I know so little about such a complex topic. I am trying to understand more as we wait for these results. If the testing does not give us any answers, I won't know how to explain the medical history in my family. It is unsettling, and I am glad that awareness for the "orphan diseases" is increasing. Perhaps if we do not find answers now, technologies will improve enough in my life time to offer definitive results.

Friday, April 2, 2010

Questions

Because there are so many unexplained medical complexities in my family, including the deaths of two of our children, we are hoping to find a diagnosis to better help us understand the best treatment plan to pursue.

In 2001, when our son, Dominic, had a sudden cardiac-pulmonary arrest, he was resuscitated and flown to the Children's hospital. It was considered then that his crisis event was caused by an underlying mitochondrial disease. Barth Syndrome was a primary thought, and extensive testing was done while also investigating other possibilities. Before Dominic died, infant botulism was detected in his stools and blood samples also showed botulism. Because all the other testing was inconclusive or not revealing of any other cause, including the investigation for Barth Syndrome, we were told Dominic's event was caused by Infant Botulism.

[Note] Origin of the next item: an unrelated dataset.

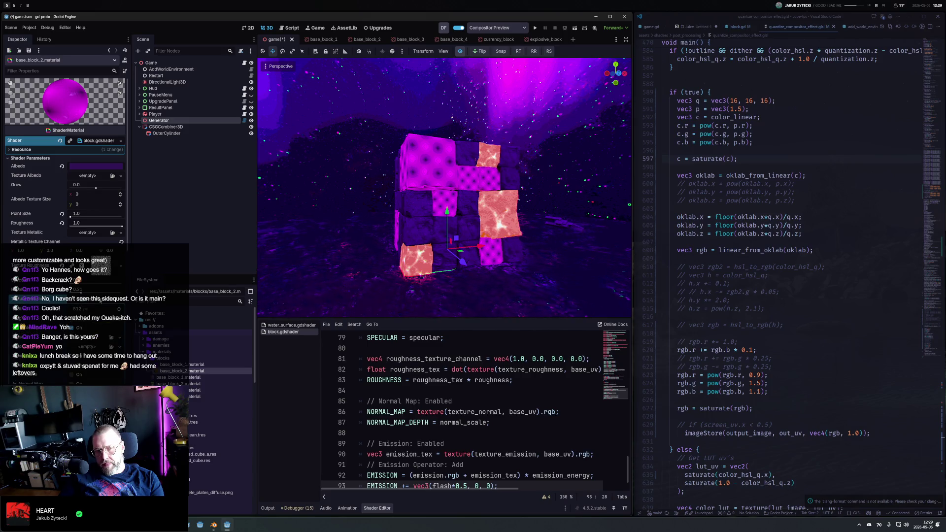
pyautogui.scroll(-2, 46, 340)
pyautogui.click(74, 319)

Prior to 2001, we had a variety of medical concerns with other children. In childhood, both my husband and I had some interesting medical conditions. Nothing seemingly of fatal consequence, or even severe, but certainly enough to make you curious about whether or not these were random things or if there was an underlying thread. Discussions with the geneticist reassured us that there was no reason to think any other children would be susceptible to such a fatal event.

After Dominic died, we had more children with the idea that there was no genetic reason for the very rare infant botulism. Then, six years later, our daughter, Bridget, also had the same crisis event, was flown to the Children's hospital and then died. It was then decided that our son had actually died with botulism, and not from botulism, and that Dominic and Bridget shared an underlying thread, yet to be diagnosed. A complete autopsy, including brain pathology was inconclusive, although the suggestion of Leigh's Syndrome was made. Specialists argue whether this was an appropriate suggestion, and we are still left without a diagnosis.

More than two years later, we are seeing more and more concerns with our living children that make the doctors suspect mitochondrial disease. Abbreviated Mito, more and more families are learning that the variety of medical complexities a member or members of their family face are actually attributed to an underlying mitochondrial disease.

It is a very frustrating place to be to not have a diagnosis, and we are currently waiting on testing, hoping this test will really give us a diagnosis. With a diagnosis, we hope for direction.

To any other families who either are wondering, or who have doctors suggesting, that "it might be mito," I hope this can be a place to explore the variety of questions that go through your mind and have resources to help answer some of the questions.